*** Opening of Record excerpts ***
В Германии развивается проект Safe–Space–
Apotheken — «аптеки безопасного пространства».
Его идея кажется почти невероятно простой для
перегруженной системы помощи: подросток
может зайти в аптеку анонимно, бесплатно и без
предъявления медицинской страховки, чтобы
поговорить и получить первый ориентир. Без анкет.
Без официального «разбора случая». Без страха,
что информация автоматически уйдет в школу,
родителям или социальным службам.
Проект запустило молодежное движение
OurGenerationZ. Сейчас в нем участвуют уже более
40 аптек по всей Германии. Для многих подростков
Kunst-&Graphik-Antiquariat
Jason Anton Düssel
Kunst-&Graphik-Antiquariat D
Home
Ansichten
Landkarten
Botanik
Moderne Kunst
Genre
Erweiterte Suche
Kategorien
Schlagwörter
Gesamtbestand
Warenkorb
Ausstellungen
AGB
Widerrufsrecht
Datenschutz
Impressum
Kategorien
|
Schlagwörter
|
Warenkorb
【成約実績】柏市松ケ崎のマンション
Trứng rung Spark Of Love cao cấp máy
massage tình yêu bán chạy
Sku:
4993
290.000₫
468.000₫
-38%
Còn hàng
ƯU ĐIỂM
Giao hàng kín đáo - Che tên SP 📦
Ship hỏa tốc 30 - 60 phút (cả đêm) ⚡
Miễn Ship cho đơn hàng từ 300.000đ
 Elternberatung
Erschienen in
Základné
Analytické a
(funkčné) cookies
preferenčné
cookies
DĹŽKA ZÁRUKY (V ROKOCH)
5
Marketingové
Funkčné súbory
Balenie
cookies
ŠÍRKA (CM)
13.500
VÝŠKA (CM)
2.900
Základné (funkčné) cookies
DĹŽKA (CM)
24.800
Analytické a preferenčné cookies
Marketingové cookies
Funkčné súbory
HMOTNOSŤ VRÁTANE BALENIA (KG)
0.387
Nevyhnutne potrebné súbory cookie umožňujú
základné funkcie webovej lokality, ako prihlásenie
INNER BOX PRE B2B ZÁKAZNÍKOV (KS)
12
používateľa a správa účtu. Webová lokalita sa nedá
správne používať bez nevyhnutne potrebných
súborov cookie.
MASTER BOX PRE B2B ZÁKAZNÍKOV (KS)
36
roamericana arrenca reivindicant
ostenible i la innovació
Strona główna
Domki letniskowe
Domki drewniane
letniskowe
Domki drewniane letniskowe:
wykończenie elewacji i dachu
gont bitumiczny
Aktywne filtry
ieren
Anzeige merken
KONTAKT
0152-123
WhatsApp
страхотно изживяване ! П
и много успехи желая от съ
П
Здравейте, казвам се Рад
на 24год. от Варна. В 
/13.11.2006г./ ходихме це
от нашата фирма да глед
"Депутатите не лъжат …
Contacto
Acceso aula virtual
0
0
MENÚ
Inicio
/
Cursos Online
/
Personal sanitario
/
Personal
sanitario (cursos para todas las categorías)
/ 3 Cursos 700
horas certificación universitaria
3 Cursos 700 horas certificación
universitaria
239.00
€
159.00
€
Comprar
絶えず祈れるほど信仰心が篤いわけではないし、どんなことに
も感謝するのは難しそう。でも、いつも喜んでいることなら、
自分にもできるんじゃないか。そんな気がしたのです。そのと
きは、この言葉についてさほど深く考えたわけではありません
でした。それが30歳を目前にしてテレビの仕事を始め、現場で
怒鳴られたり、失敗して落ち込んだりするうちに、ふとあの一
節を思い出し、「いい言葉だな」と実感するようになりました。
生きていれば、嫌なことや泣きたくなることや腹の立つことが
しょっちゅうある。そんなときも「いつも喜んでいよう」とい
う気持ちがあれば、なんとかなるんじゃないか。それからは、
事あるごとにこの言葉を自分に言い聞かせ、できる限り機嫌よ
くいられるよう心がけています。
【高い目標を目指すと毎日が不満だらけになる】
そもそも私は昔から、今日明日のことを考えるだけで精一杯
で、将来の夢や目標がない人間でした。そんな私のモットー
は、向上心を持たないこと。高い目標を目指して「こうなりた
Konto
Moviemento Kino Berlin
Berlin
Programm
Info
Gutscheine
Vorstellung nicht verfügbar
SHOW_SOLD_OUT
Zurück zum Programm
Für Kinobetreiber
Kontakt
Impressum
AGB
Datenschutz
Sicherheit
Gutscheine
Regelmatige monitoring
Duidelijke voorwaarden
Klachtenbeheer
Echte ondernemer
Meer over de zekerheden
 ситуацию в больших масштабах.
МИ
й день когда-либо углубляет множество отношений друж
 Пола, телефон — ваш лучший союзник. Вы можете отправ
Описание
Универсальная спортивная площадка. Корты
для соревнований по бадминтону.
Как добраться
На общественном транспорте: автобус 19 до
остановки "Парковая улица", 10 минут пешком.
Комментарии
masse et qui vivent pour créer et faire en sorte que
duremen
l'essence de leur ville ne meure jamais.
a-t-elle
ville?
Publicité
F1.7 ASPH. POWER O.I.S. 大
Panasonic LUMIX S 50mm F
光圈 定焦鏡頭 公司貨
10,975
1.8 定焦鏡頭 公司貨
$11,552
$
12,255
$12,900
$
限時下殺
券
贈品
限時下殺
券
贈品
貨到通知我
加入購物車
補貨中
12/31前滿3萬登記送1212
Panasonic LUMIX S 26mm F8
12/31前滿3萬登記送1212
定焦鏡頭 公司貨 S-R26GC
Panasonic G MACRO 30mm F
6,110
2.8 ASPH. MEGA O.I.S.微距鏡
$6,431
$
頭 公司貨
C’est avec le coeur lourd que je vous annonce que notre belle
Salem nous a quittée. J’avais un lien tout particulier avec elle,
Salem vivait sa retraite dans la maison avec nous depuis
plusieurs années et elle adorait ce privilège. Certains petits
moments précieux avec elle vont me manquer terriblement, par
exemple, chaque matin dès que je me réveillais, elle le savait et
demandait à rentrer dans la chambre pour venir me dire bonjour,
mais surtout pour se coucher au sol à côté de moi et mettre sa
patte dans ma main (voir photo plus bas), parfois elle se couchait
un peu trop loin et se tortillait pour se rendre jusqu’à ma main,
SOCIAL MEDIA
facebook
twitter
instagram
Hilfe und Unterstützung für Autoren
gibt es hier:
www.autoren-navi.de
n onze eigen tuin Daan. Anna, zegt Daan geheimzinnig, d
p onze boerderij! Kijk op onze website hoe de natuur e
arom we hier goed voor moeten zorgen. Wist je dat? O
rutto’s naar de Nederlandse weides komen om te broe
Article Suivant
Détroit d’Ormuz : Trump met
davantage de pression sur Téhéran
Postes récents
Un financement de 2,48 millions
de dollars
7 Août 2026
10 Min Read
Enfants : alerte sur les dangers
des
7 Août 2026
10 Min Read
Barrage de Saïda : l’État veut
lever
*** Close of Record excerpts ***
Write out every line from the entries where "hàng" appears.

**Output below**
Còn hàng
Giao hàng kín đáo - Che tên SP 📦
Miễn Ship cho đơn hàng từ 300.000đ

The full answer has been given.